The Financial Industry Regulatory Authority’s Board on Thursday authorized FINRA to issue for public comment a new rule that would allow firms to place a temporary hold on disbursement of funds or securities from an elderly or mentally/physically handicapped customer’s account if there is a reasonable belief that the person is being financially exploited.
The proposal would also require member firms to “make reasonable efforts” to obtain the name of and contact information for a trusted contact person for a customer’s account by amending Rule 4512 (Customer Account Information).
The temporary hold plan creates new FINRA Rule 2160 (Financial Exploitation of Eligible Adults), and applies to investors aged 65 or older as well as investors 18 and older who have a mental or physical impairment that renders them unable to protect their own interests.
FINRA says it plans to issue a Regulatory Notice soliciting comment on the proposal within the next several weeks.
The self-regulator launched in late April a toll-free helpline for seniors to provide them with assistance regarding their brokerage accounts and investments.

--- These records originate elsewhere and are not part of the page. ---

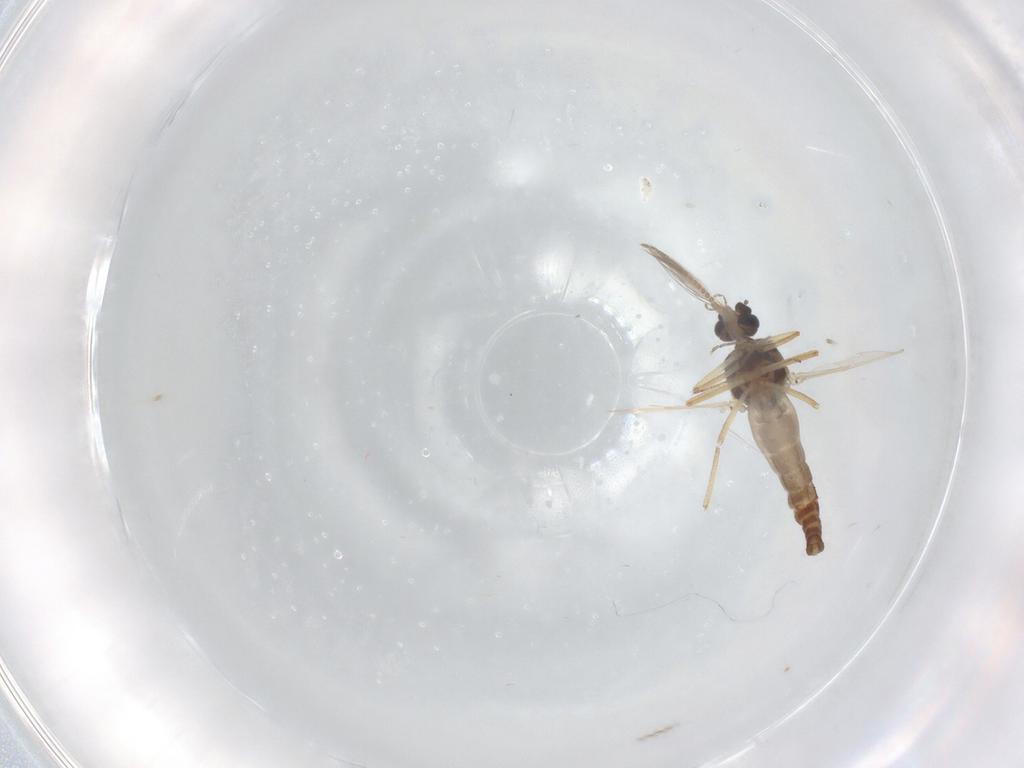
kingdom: Animalia
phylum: Arthropoda
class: Insecta
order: Diptera
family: Ceratopogonidae
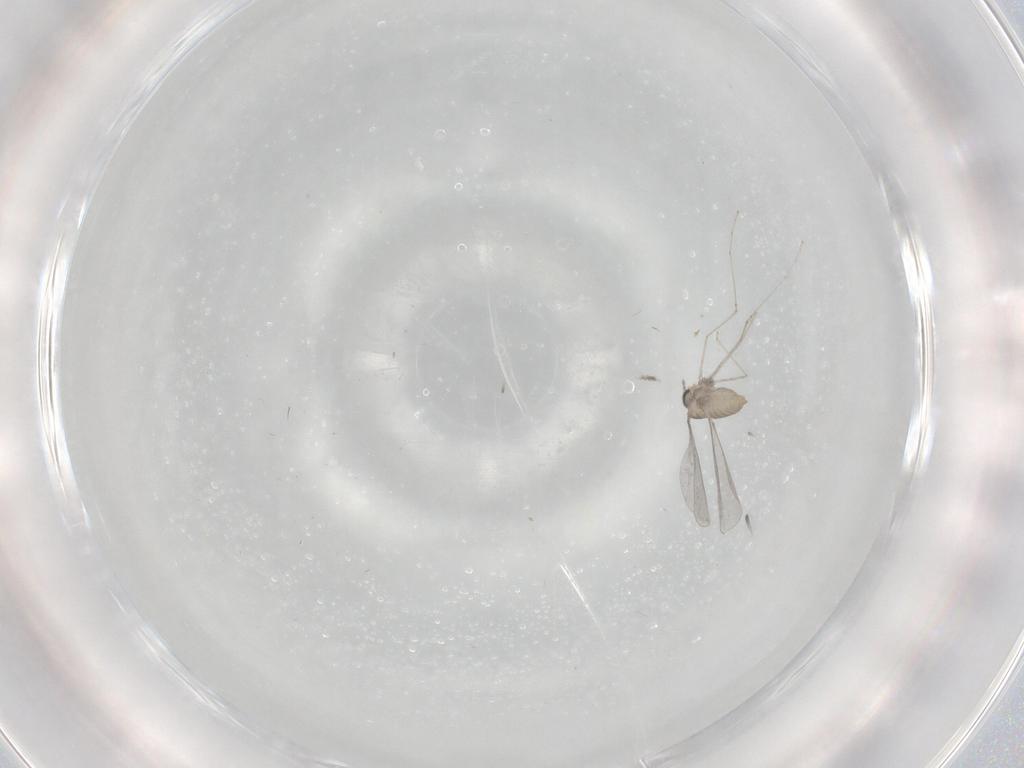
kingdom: Animalia
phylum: Arthropoda
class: Insecta
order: Diptera
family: Cecidomyiidae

To date, FINRA says it has received more than 1,500 calls on issues including how to find information on their brokers, calls from children of deceased parents trying to locate assets or having difficulty moving assets from a brokerage firm, concerns from seniors ranging from routine poor service complaints to routine sales practice issues at firms, and fraud raised by a senior and/or child on behalf of senior investors.
The hotline comes on the heels of an examination of 44 broker-dealers recently released by the Securities and Exchange Commission and FINRA finding that some BDs are recommending unsuitable products to seniors.